─── GIVEN DATA ───

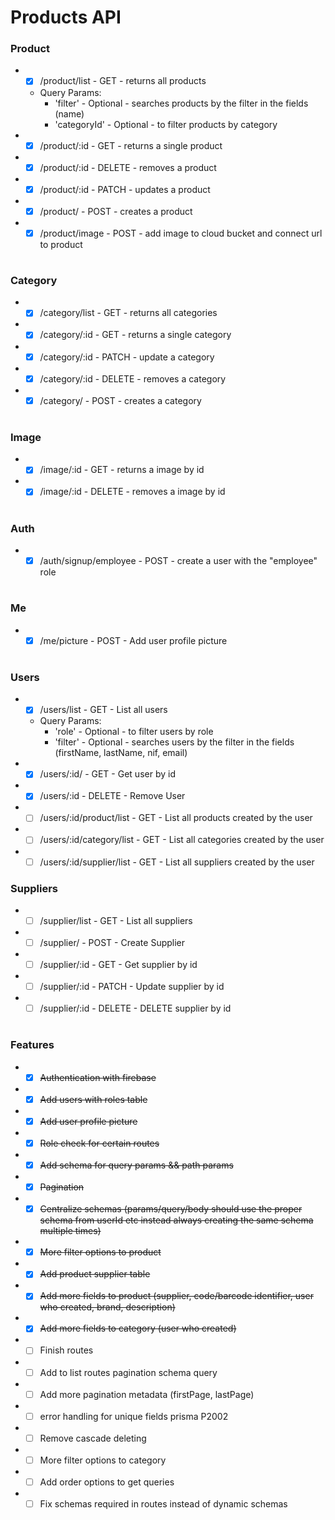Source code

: # Products API

### Product

- - [x] /product/list - GET - returns all products
  - Query Params:
    - 'filter' - Optional - searches products by the filter in the fields (name)
    - 'categoryId' - Optional - to filter products by category
- - [x] /product/:id - GET - returns a single product
- - [x] /product/:id - DELETE - removes a product
- - [x] /product/:id - PATCH - updates a product
- - [x] /product/ - POST - creates a product
- - [x] /product/image - POST - add image to cloud bucket and connect url to product

#

### Category

- - [x] /category/list - GET - returns all categories
- - [x] /category/:id - GET - returns a single category
- - [x] /category/:id - PATCH - update a category
- - [x] /category/:id - DELETE - removes a category
- - [x] /category/ - POST - creates a category

#

### Image

- - [x] /image/:id - GET - returns a image by id
- - [x] /image/:id - DELETE - removes a image by id

#

### Auth

- - [x] /auth/signup/employee - POST - create a user with the "employee" role

#

### Me

- - [x] /me/picture - POST - Add user profile picture

#

### Users

- - [x] /users/list - GET - List all users
  - Query Params:
    - 'role' - Optional - to filter users by role
    - 'filter' - Optional - searches users by the filter in the fields (firstName, lastName, nif, email)
- - [x] /users/:id/ - GET - Get user by id
- - [x] /users/:id - DELETE - Remove User
- - [ ] /users/:id/product/list - GET - List all products created by the user
- - [ ] /users/:id/category/list - GET - List all categories created by the user
- - [ ] /users/:id/supplier/list - GET - List all suppliers created by the user

### Suppliers

- - [ ] /supplier/list - GET - List all suppliers
- - [ ] /supplier/ - POST - Create Supplier
- - [ ] /supplier/:id - GET - Get supplier by id
- - [ ] /supplier/:id - PATCH - Update supplier by id
- - [ ] /supplier/:id - DELETE - DELETE supplier by id

#

### Features

- - [x] <s>Authentication with firebase</s>
- - [x] <s>Add users with roles table</s>
- - [x] <s>Add user profile picture</s>
- - [x] <s>Role check for certain routes</s>
- - [x] <s>Add schema for query params && path params</s>
- - [x] <s>Pagination</s>
- - [x] <s>Centralize schemas (params/query/body should use the proper schema from userId etc instead always creating the same schema multiple times)</s>
- - [x] <s>More filter options to product</s>
- - [x] <s>Add product supplier table</s>
- - [x] <s>Add more fields to product (supplier, code/barcode identifier, user who created, brand, description)</s>
- - [x] <s>Add more fields to category (user who created)</s>
- - [ ] Finish routes
- - [ ] Add to list routes pagination schema query
- - [ ] Add more pagination metadata (firstPage, lastPage)
- - [ ] error handling for unique fields prisma P2002
- - [ ] Remove cascade deleting
- - [ ] More filter options to category
- - [ ] Add order options to get queries
- - [ ] Fix schemas required in routes instead of dynamic schemas
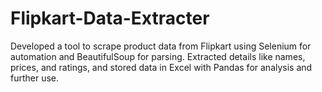 # Flipkart-Data-Extracter
Developed a tool to scrape product data from Flipkart using Selenium for automation and BeautifulSoup for parsing. Extracted details like names, prices, and ratings, and stored data in Excel with Pandas for analysis and further use.
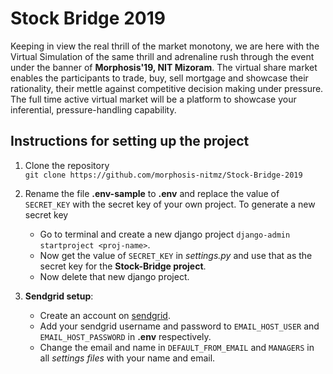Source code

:# Stock Bridge 2019

Keeping in view the real thrill of the market monotony, we are here with the Virtual Simulation of the same thrill and adrenaline rush through the event under the banner of **Morphosis'19, NIT Mizoram**. The virtual share market enables the participants to trade, buy, sell mortgage and showcase their rationality, their mettle against competitive decision making under pressure. The full time active virtual market will be a platform to showcase your inferential, pressure-handling capability.

## Instructions for setting up the project

1. Clone the repository  
   `git clone https://github.com/morphosis-nitmz/Stock-Bridge-2019`

2. Rename the file **.env-sample** to **.env** and replace the value of `SECRET_KEY` with the secret key of your own project. To generate a new secret key

   - Go to terminal and create a new django project `django-admin startproject <proj-name>`.
   - Now get the value of `SECRET_KEY` in _settings.py_ and use that as the secret key for the **Stock-Bridge project**.
   - Now delete that new django project.

3. **Sendgrid setup**:
   - Create an account on [sendgrid](https://sendgrid.com/).
   - Add your sendgrid username and password to `EMAIL_HOST_USER` and `EMAIL_HOST_PASSWORD` in **.env** respectively.
   - Change the email and name in `DEFAULT_FROM_EMAIL` and `MANAGERS` in all _settings files_ with your name and email.
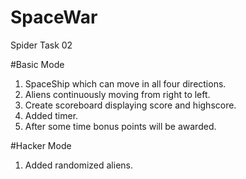 # SpaceWar
Spider Task 02

#Basic Mode
1. SpaceShip which can move in all four directions.  
2. Aliens continuously moving from right to left.  
3. Create scoreboard displaying score and highscore.  
4. Added timer.    
5. After some time bonus points will be awarded.    
  
#Hacker Mode  
1. Added randomized aliens.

───

_TASK INSTRUCTIONS_: The material is to be reproduced verbatim, and no picture may appear in the copy.

_TASK RESPONSE_:
Source code

: # Products API

### Product

- - [x] /product/list - GET - returns all products
  - Query Params:
    - 'filter' - Optional - searches products by the filter in the fields (name)
    - 'categoryId' - Optional - to filter products by category
- - [x] /product/:id - GET - returns a single product
- - [x] /product/:id - DELETE - removes a product
- - [x] /product/:id - PATCH - updates a product
- - [x] /product/ - POST - creates a product
- - [x] /product/image - POST - add image to cloud bucket and connect url to product

#

### Category

- - [x] /category/list - GET - returns all categories
- - [x] /category/:id - GET - returns a single category
- - [x] /category/:id - PATCH - update a category
- - [x] /category/:id - DELETE - removes a category
- - [x] /category/ - POST - creates a category

#

### Image

- - [x] /image/:id - GET - returns a image by id
- - [x] /image/:id - DELETE - removes a image by id

#

### Auth

- - [x] /auth/signup/employee - POST - create a user with the "employee" role

#

### Me

- - [x] /me/picture - POST - Add user profile picture

#

### Users

- - [x] /users/list - GET - List all users
  - Query Params:
    - 'role' - Optional - to filter users by role
    - 'filter' - Optional - searches users by the filter in the fields (firstName, lastName, nif, email)
- - [x] /users/:id/ - GET - Get user by id
- - [x] /users/:id - DELETE - Remove User
- - [ ] /users/:id/product/list - GET - List all products created by the user
- - [ ] /users/:id/category/list - GET - List all categories created by the user
- - [ ] /users/:id/supplier/list - GET - List all suppliers created by the user

### Suppliers

- - [ ] /supplier/list - GET - List all suppliers
- - [ ] /supplier/ - POST - Create Supplier
- - [ ] /supplier/:id - GET - Get supplier by id
- - [ ] /supplier/:id - PATCH - Update supplier by id
- - [ ] /supplier/:id - DELETE - DELETE supplier by id

#

### Features

- - [x] <s>Authentication with firebase</s>
- - [x] <s>Add users with roles table</s>
- - [x] <s>Add user profile picture</s>
- - [x] <s>Role check for certain routes</s>
- - [x] <s>Add schema for query params && path params</s>
- - [x] <s>Pagination</s>
- - [x] <s>Centralize schemas (params/query/body should use the proper schema from userId etc instead always creating the same schema multiple times)</s>
- - [x] <s>More filter options to product</s>
- - [x] <s>Add product supplier table</s>
- - [x] <s>Add more fields to product (supplier, code/barcode identifier, user who created, brand, description)</s>
- - [x] <s>Add more fields to category (user who created)</s>
- - [ ] Finish routes
- - [ ] Add to list routes pagination schema query
- - [ ] Add more pagination metadata (firstPage, lastPage)
- - [ ] error handling for unique fields prisma P2002
- - [ ] Remove cascade deleting
- - [ ] More filter options to category
- - [ ] Add order options to get queries
- - [ ] Fix schemas required in routes instead of dynamic schemas
 # Flipkart-Data-Extracter
Developed a tool to scrape product data from Flipkart using Selenium for automation and BeautifulSoup for parsing. Extracted details like names, prices, and ratings, and stored data in Excel with Pandas for analysis and further use.
Source code

:# Stock Bridge 2019

Keeping in view the real thrill of the market monotony, we are here with the Virtual Simulation of the same thrill and adrenaline rush through the event under the banner of **Morphosis'19, NIT Mizoram**. The virtual share market enables the participants to trade, buy, sell mortgage and showcase their rationality, their mettle against competitive decision making under pressure. The full time active virtual market will be a platform to showcase your inferential, pressure-handling capability.

## Instructions for setting up the project

1. Clone the repository  
   `git clone https://github.com/morphosis-nitmz/Stock-Bridge-2019`

2. Rename the file **.env-sample** to **.env** and replace the value of `SECRET_KEY` with the secret key of your own project. To generate a new secret key

   - Go to terminal and create a new django project `django-admin startproject <proj-name>`.
   - Now get the value of `SECRET_KEY` in _settings.py_ and use that as the secret key for the **Stock-Bridge project**.
   - Now delete that new django project.

3. **Sendgrid setup**:
   - Create an account on [sendgrid](https://sendgrid.com/).
   - Add your sendgrid username and password to `EMAIL_HOST_USER` and `EMAIL_HOST_PASSWORD` in **.env** respectively.
   - Change the email and name in `DEFAULT_FROM_EMAIL` and `MANAGERS` in all _settings files_ with your name and email.
 # SpaceWar
Spider Task 02

#Basic Mode
1. SpaceShip which can move in all four directions.  
2. Aliens continuously moving from right to left.  
3. Create scoreboard displaying score and highscore.  
4. Added timer.    
5. After some time bonus points will be awarded.    
  
#Hacker Mode  
1. Added randomized aliens.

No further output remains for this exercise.